▶ PROBLEM REQUIREMENTS
Wherever the word "work" appears in a line of the records, copy that line.

▶ SOURCE RECORDS
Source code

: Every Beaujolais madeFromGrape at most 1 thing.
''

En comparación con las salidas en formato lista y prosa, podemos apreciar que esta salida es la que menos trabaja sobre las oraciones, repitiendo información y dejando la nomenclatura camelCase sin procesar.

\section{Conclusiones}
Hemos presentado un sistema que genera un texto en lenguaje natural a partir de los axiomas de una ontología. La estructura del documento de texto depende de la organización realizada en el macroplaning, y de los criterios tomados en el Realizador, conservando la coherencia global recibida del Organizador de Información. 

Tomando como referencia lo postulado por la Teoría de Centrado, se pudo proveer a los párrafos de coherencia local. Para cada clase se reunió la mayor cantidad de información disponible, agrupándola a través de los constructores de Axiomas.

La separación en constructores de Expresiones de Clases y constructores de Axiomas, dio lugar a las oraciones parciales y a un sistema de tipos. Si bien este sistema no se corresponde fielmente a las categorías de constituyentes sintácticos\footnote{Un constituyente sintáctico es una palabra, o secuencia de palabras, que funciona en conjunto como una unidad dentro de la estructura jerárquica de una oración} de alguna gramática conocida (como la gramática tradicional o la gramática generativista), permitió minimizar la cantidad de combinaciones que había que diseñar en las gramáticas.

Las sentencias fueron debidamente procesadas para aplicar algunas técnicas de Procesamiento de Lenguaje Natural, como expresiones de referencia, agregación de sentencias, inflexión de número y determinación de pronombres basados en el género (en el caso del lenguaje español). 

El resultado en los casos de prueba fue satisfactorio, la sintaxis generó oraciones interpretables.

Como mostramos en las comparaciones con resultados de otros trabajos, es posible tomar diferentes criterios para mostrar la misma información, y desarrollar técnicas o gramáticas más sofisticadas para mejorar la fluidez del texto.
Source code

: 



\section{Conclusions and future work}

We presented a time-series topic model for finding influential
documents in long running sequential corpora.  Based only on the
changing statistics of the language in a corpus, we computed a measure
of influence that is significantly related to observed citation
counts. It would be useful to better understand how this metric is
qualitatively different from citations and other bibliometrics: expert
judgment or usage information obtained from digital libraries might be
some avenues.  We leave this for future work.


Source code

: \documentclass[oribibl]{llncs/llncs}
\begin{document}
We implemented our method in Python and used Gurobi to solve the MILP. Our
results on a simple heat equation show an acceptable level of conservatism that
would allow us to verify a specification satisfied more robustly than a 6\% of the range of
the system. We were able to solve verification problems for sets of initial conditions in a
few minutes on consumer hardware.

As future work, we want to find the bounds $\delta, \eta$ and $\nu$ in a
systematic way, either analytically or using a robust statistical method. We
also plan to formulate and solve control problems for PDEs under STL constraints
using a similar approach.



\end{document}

---

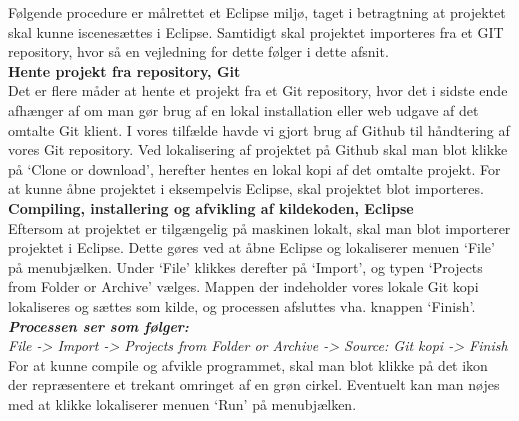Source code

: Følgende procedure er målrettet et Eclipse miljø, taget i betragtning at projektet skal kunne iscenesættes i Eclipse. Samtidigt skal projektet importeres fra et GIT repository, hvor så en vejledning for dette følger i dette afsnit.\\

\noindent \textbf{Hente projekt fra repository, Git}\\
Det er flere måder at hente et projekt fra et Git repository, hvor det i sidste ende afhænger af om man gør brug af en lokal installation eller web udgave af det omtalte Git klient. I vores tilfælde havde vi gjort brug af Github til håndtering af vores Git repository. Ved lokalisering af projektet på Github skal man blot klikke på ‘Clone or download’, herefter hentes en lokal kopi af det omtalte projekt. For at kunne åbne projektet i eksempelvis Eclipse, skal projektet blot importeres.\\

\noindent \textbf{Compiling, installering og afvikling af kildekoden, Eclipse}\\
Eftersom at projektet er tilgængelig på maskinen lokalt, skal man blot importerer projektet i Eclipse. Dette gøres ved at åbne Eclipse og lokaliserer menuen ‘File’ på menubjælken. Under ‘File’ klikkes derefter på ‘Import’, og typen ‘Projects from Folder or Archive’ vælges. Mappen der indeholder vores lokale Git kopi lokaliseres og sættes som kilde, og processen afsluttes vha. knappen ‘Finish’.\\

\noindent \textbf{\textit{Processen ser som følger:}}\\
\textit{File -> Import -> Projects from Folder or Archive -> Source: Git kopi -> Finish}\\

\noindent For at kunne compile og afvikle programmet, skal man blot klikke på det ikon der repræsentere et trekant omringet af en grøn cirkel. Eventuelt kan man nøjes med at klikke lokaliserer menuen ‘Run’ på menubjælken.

▶ SOLUTION TO THIS EXERCISE
\section{Conclusions and future work}
some avenues.  We leave this for future work.
As future work, we want to find the bounds $\delta, \eta$ and $\nu$ in a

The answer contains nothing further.